» EXERCISE AIM:
I'd like every line in the following listing that holds "Example" copied.
--- TASK INPUTS Enclosed Below ---
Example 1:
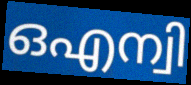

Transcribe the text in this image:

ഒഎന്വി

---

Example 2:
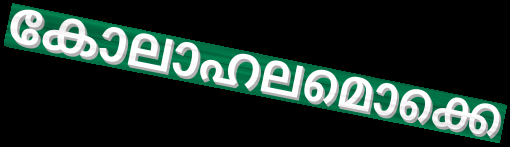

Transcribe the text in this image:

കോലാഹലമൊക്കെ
--- End of Enclosed TASK INPUTS ---
--- TASK INPUTS Enclosed Below ---
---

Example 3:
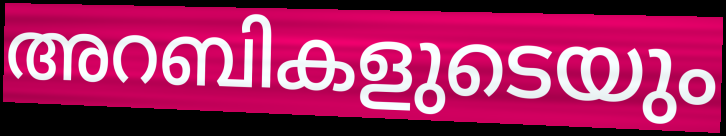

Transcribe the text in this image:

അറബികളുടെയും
--- End of Enclosed TASK INPUTS ---
--- TASK INPUTS Enclosed Below ---
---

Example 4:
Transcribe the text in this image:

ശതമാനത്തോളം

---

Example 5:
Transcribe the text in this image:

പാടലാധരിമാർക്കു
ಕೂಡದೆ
--- End of Enclosed TASK INPUTS ---
» OUTPUT OF THE EXERCISE:
Example 1:
Example 2:
Example 3:
Example 4:
Example 5:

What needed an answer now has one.